Sixtus resigned as lector, when he was sent as head of the Hungarian diplomatic mission to Rome, from 1258 to 1264. Then he became archdeacon of Komárom (present-day Komárno, Slovakia). On 15 July 1264, Pope Urban IV ordered Vincent, Bishop of Nyitra (or Nitra) to provide a dignity and benefice for Sixtus either in Zagreb or other cathedrals, or perhaps in a church of the Archdiocese of Esztergom, because he "wants to leave" his position of archdeacon in Komárom (probably due to its extensive administrative obligations). After 1266, Sixtus returned to his office of lector in Esztergom. In August 1271, after Ottokar II of Bohemia invaded the lands north of the Danube and destroyed the archives of the Diocese of Nyitra (Nitra), vice-ispán Michael, Benedict, provost of Arad and Sixtus were mandated by King Stephen V to determine the borders of the diocese, cataloging its estates and churches upon the request of Bishop Vincent. In early 1272, Sixtus appeared as an ad litem judge to investigate the credibility of the udvarnik lands countrywide. In this capacity, he traveled the counties of Veszprém, Zala, Somogy and Vas.

He last appears in contemporary sources on 17 April 1285. A certain Cyprian succeeded him as lector of Esztergom by 15 August 1286, suggesting Sixtus was deceased by then. In 1287, he is referred to as of "good memory" (bone memorie). Sixtus made his last will and testament in 1272, along with cantor Valentine. Accordingly, his gifted lands in Hetény was inherited by the Archdiocese of Esztergom. Sixtus stipulated that the archbishop had to finish the construction of the St. Anne monastery in the area. The monastery later belonged to the Williamites.

==Diplomatic missions==
Both Urban IV in 1264 and Charles of Sicily in 1270 referred to Sixtus as a "royal cleric", which connected his diplomatic activity. At first, he was sent to Italy in 1258 to represent King Béla's interests at the Roman Curia, as some of his policies gave rise to many conflicts between the Hungarian royal court and the Holy See after the Mongol invasion. Sixtus sold some part of his inherited land in Hetény to his relative and neighbour Mikó Szécs, in order to finance his diplomatic mission to Rome. He stayed there as the permanent ambassador of the Kingdom of Hungary to the Papal States until 1264. For instance, Sixtus protested in the name of his king when Pope Urban IV appointed Timothy as Bishop of Zagreb without Béla's consultation in late 1263. At the same time, the king was angered by the fact too that Pope Urban allowed his opponent Cardinal Báncsa to be free to distribute Timothy's benefices in Hungary among his relatives.

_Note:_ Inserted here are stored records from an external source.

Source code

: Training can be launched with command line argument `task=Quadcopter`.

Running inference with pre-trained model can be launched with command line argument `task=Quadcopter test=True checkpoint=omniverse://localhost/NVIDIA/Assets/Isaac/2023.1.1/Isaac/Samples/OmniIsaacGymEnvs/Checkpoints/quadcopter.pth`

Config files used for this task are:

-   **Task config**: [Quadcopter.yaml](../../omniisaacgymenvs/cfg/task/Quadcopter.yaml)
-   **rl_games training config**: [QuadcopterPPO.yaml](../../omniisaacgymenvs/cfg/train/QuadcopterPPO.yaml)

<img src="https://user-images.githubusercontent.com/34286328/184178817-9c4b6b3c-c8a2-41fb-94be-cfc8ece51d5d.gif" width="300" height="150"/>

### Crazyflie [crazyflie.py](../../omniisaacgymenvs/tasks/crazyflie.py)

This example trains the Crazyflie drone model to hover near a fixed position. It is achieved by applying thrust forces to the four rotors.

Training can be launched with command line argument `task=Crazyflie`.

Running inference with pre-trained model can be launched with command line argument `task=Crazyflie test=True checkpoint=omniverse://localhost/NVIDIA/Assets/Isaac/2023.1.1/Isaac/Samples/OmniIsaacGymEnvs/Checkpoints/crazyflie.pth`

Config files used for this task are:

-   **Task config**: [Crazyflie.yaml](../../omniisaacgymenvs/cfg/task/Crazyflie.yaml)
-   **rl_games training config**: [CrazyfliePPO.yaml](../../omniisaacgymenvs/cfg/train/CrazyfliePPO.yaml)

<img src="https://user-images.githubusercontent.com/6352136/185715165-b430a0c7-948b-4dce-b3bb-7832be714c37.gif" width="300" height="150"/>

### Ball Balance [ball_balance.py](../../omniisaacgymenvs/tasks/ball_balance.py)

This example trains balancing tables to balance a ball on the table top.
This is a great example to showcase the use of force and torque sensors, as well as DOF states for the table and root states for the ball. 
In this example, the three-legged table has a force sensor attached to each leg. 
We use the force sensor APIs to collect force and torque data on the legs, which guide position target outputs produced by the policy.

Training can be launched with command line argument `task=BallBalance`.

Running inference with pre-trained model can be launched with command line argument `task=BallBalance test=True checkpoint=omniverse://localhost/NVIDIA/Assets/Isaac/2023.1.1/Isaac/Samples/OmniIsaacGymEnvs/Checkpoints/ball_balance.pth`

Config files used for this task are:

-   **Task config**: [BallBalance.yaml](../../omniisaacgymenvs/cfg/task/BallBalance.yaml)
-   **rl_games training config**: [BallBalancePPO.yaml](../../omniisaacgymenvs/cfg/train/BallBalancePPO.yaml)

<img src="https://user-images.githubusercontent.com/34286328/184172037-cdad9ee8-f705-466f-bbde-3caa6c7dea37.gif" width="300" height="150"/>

When the reconciliation of Béla and his rebellious son Duke Stephen proved to be only temporary in 1263, the king commissioned Sixtus to convince the pope to support Béla's interests and withdraw support from some pro-Stephen Hungarian prelates. For his loyal service, Sixtus was granted royal land donations from his monarch and spouse Queen Maria Laskarina in Hetény and Radvány (present-day Radvaň nad Dunajom, Slovakia) after returning home, when the civil war broke out. According to the narratios of three of Béla's donation letters, "[Sixtus] protected us and the right of our crown for many years". For his merits, Sixtus was also appointed as titular papal chaplain by Pope Urban after 1264. During the years spent in Rome, his envoy companion was a certain Egidius from the Diocese of Győr.

In 1270, Sixtus was among the members of the Hungarian delegation presumably led by magister Ákos sent to Naples which escorted the then twelve-year-old princess Mary to marry Charles the Lame. Before that he sold another part of Hetény for 70 silver coins to Mikó Szécs. For Charles of Anjou, Hungary was an important ally, when he forged alliances in the Balkan Peninsula to counteract the surrounding great powers, the Byzantine Empire and the Republic of Venice. Charles' three documents mention Sixtus' stay in the Sicilian royal court at the end of 1270. Charles sent his notary Reginald of Florence as Sixtus' accompaniment. The diplomat returned to Hungary by June 1271. Historian Jenő Szűcs argued chronicler Simon of Kéza belonged to Sixtus' familia and also took part in the diplomatic mission, along with Master Andrew.